I have this validation curve where in for each epoch I plot my validation score and training score. I use the Adam optimizer and don't attain better smoothness when I lower my learning rate, only when I really lower it it gives smoother results but then learning takes very long. Are there any other tricks to attain a smoother validation curve for the validation accuracy score?
Best Answer
The amount of "jitter" in the validation curve will depend to some extend on minibatch size; larger minibatches will result in a smoother curve, while smaller minibatches will result in more "jitter". Think about it like this: if you take it to the extremes, if you were to use your whole training set as the minibatch, you would have an extremely smooth curve, whereas if you use only one example per minibatch (stochastic gradient descent), you would get a lot of fluctuation. Using larger minibatch sizes can however under some circumstances contribute to overfitting. The learning rate as you observed will have some impact as well — smaller learning rate should correspond to a smoother curve (and also under some circumstances contribute to overfitting).

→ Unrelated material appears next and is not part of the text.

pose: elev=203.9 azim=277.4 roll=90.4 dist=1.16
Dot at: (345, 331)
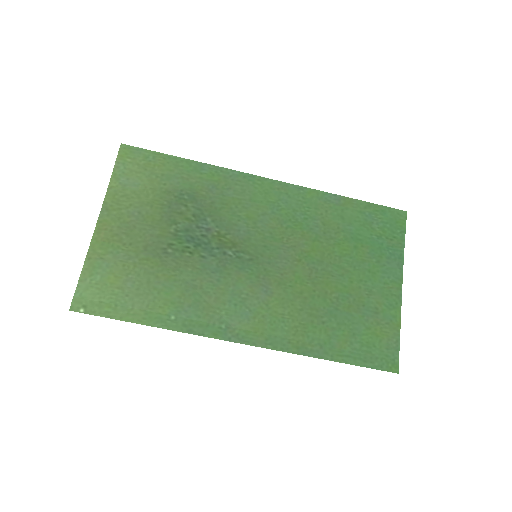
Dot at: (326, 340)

But I think it's really important to ask: why do you care how smooth your validation curve is? Achieving a smooth validation curve isn't really your main goal. Obviously, if the minibatch-to-minibatch validation accuracy score is fluctuating like crazy, then you're not converging, and you probably do need a slightly larger minibatch size or lower learning rate, but unless that's a problem I wouldn't worry too much about exactly how smooth your validation curve is. The biggest concerns are whether you are achieving convergence (and if not, I can see why that would be a concern) and the extent of overfitting.